The prosecutor’s office said Mr. Fekky had done this to further his “personal interests as part of an attempt to impose his control and media policies on these stations,” at a time when the radio and television union had debts of around 14 billion Egyptian pounds ($2.4 billion).

Mr. Shehata led Egypt, a seven-African title-holder, to winning the last three cups in a row. To stay in the game, Egypt with just one point from three games needs to defeat South Africa by a margin of three goals.

Failure to advance would constitute an end of an era, the probable dismissal of Mr. Shehata, the Nations Cup's most successful coach, and Egypt's first absence from the finals since 1982.

Authorities moved the match from Cairo's Military Academy Stadium to a smaller capacity venue after a series of incidents involving militant fans at several African matches in recent months.

The Egyptian Interior Ministry has repeatedly warned the EFA that it will cancel this season’s soccer league if militant fans continue to disrupt matches. The EFA, concerned that cancellation would impose further financial losses on clubs has warned that warns could be penalized by losing points if they are unable to reign in their supporters.

Clubs are financially strapped following a three-month suspension of all league matches that ended in April in a bid to prevent the soccer pitch from becoming an opposition rallying point during the protests that ousted Mr. Mubarak and immediately after his departure.

“It’s a do-or-die match. The win will give us a glimmer of hope while a defeat will signal the end of that generation, which is the most successful in the history of the national team. We are in a critical position, but this is not the first time we face an uphill climb. We overcame many difficult situations, especially in the last World Cup qualifiers,” Mr. Shehata told the Kuwaiti newspaper Al-Jarida.

Critics have charged that Egypt performed poorly in this year’s Africa Cup of Nations because Mr.
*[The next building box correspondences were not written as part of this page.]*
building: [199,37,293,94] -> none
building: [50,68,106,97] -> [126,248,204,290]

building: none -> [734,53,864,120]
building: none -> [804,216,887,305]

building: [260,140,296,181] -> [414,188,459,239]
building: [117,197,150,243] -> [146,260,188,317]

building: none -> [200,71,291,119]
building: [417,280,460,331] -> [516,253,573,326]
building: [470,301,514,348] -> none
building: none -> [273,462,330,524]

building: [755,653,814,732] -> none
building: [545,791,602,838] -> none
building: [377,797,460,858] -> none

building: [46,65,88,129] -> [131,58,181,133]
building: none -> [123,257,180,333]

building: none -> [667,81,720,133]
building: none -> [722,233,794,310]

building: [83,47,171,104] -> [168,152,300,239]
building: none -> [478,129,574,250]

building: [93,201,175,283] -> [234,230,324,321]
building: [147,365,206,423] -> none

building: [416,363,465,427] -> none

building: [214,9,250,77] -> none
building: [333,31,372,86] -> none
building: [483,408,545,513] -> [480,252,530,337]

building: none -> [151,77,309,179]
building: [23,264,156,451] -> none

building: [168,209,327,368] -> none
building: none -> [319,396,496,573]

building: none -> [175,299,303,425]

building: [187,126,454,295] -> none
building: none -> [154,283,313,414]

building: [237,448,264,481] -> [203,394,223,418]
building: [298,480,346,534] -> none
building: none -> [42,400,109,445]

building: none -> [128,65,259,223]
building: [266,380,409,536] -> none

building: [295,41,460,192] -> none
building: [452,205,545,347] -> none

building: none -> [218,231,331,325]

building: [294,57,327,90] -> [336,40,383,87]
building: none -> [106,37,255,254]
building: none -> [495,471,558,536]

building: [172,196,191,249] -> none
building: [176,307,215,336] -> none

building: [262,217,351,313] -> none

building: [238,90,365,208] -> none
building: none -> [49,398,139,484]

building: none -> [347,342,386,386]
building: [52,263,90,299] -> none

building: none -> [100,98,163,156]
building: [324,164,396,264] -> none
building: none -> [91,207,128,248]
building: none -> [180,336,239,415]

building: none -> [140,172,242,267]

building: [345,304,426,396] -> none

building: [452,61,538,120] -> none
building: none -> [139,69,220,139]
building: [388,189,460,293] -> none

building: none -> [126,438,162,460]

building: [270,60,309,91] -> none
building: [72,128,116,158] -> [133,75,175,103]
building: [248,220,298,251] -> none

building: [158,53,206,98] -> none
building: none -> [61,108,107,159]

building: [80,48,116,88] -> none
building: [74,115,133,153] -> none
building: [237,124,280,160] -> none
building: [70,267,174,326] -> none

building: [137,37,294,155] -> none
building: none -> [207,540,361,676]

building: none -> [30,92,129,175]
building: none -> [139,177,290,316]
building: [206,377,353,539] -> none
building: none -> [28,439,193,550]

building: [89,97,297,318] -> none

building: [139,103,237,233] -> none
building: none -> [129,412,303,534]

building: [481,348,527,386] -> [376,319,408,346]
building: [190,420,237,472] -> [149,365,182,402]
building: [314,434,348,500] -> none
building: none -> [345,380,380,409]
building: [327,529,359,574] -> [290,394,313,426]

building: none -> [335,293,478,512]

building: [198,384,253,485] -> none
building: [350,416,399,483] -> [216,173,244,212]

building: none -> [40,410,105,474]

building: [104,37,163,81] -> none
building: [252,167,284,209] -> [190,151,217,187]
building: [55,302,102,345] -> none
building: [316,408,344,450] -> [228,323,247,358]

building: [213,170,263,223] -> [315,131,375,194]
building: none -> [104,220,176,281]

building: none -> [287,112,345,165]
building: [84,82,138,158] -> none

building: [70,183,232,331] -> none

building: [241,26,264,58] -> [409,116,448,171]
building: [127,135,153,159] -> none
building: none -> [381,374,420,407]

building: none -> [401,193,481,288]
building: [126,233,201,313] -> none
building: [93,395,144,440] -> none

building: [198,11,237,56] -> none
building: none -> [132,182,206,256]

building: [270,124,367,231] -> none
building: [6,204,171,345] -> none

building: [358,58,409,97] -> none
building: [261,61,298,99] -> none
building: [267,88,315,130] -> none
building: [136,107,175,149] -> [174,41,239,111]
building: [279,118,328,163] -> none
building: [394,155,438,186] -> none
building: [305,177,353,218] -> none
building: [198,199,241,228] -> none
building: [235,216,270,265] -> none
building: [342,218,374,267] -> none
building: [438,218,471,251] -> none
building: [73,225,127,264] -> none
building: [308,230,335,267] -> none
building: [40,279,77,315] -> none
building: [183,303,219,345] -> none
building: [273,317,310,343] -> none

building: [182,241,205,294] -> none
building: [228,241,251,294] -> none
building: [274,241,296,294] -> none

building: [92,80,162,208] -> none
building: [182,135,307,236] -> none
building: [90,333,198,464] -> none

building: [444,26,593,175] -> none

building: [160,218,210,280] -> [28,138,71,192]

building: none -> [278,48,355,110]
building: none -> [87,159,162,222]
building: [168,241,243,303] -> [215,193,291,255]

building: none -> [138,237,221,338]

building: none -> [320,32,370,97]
Shehata had failed to replace aging players with younger talent.
Mr. Shehata’s pro-Mubarak stance during the anti-government protests irked militant fans many of whom played a key role in clashes with police and supporters of the ousted president. As a result, militant fans have turned their back on Mr. Shehata as well as the team itself because most players stayed on the sidelines during the protests.

“This is not our team, its Mubarak’s team,” say Mohammed Hassan a leader of the Ultras White Knights, the Zamalek militant fan group.

The rift with the fans prompted Mr. Shehata to warn several time in recent months that he was considering resigning as national coach. “I changed my mind because I still hope I can help Egypt reach the World Cup. I believe the current crop and the new players are ambitious and eager to achieve that aim,” he told Al Jarida.

Mr. Shehata has rejected criticism and accused the media of seeking to undermine his position. “The corrupt media is still disrupting our work. I endured lots of hard times because of their unjustified attacks on me,” Mr. Shehata said.